**WORK TO COMPLETE:** Give the data again exactly as it appears, excluding any pictures.

Start of DATASET SECTION

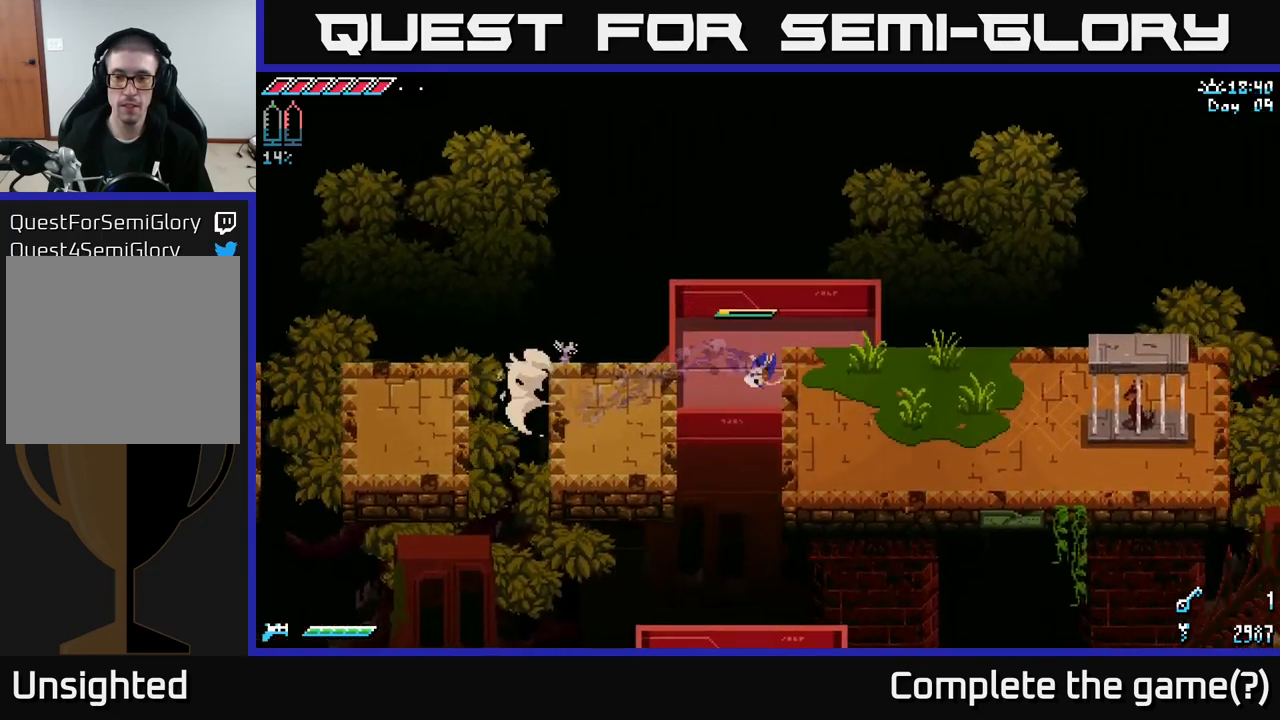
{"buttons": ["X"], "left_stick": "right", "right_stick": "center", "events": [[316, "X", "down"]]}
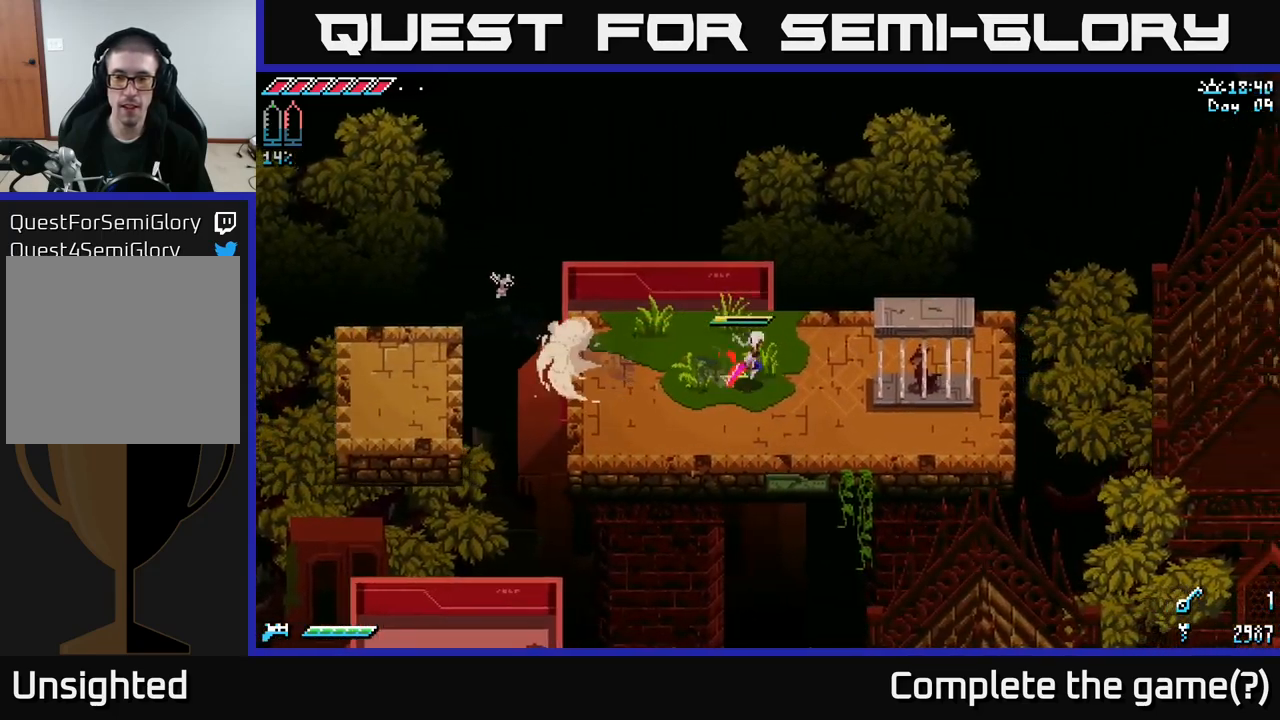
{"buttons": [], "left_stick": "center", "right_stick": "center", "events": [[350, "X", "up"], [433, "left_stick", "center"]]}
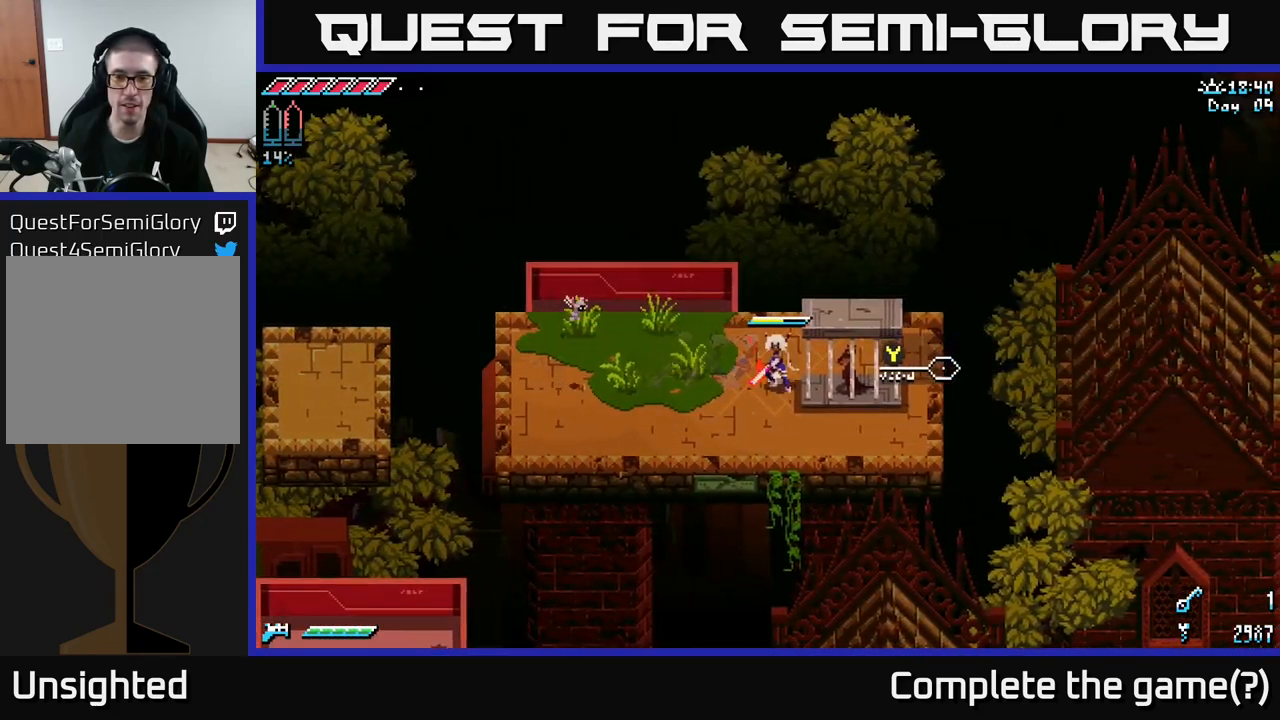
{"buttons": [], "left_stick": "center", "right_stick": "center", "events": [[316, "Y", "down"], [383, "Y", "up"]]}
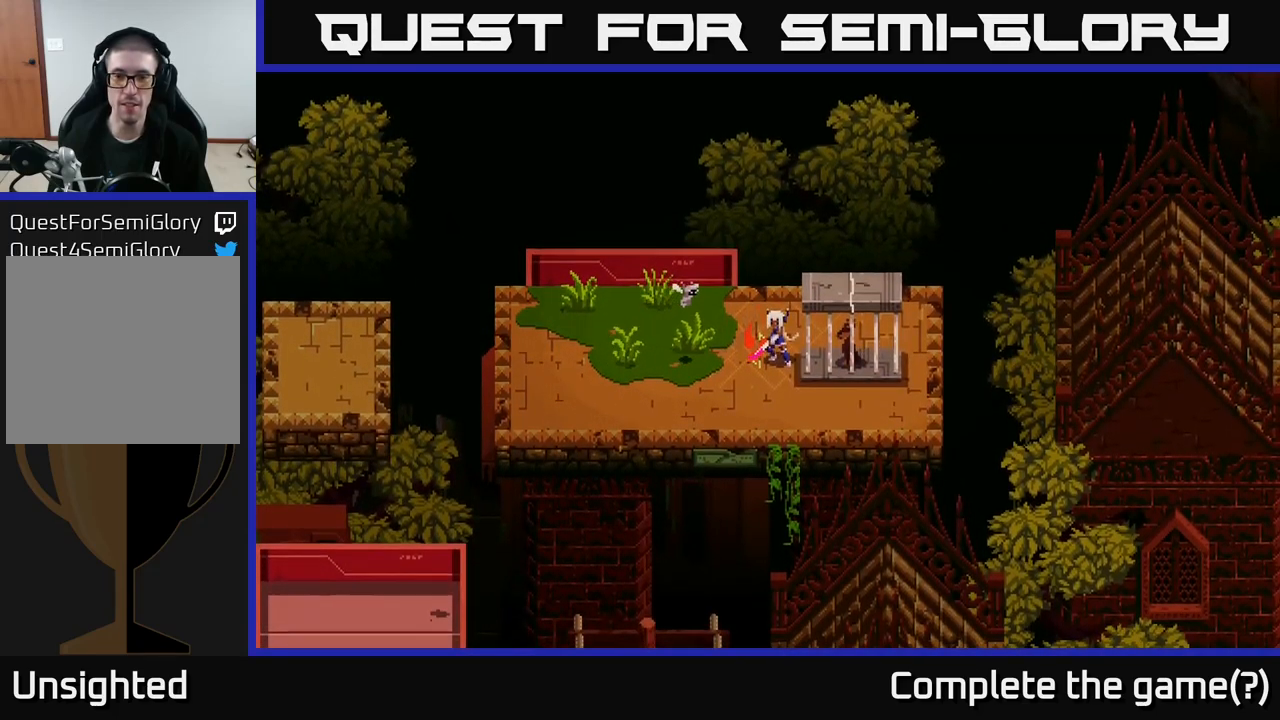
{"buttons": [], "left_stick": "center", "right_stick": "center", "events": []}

End of DATASET SECTION

**THE COMPLETED TASK:**
{"buttons": ["X"], "left_stick": "right", "right_stick": "center", "events": [[316, "X", "down"]]}
{"buttons": [], "left_stick": "center", "right_stick": "center", "events": [[350, "X", "up"], [433, "left_stick", "center"]]}
{"buttons": [], "left_stick": "center", "right_stick": "center", "events": [[316, "Y", "down"], [383, "Y", "up"]]}
{"buttons": [], "left_stick": "center", "right_stick": "center", "events": []}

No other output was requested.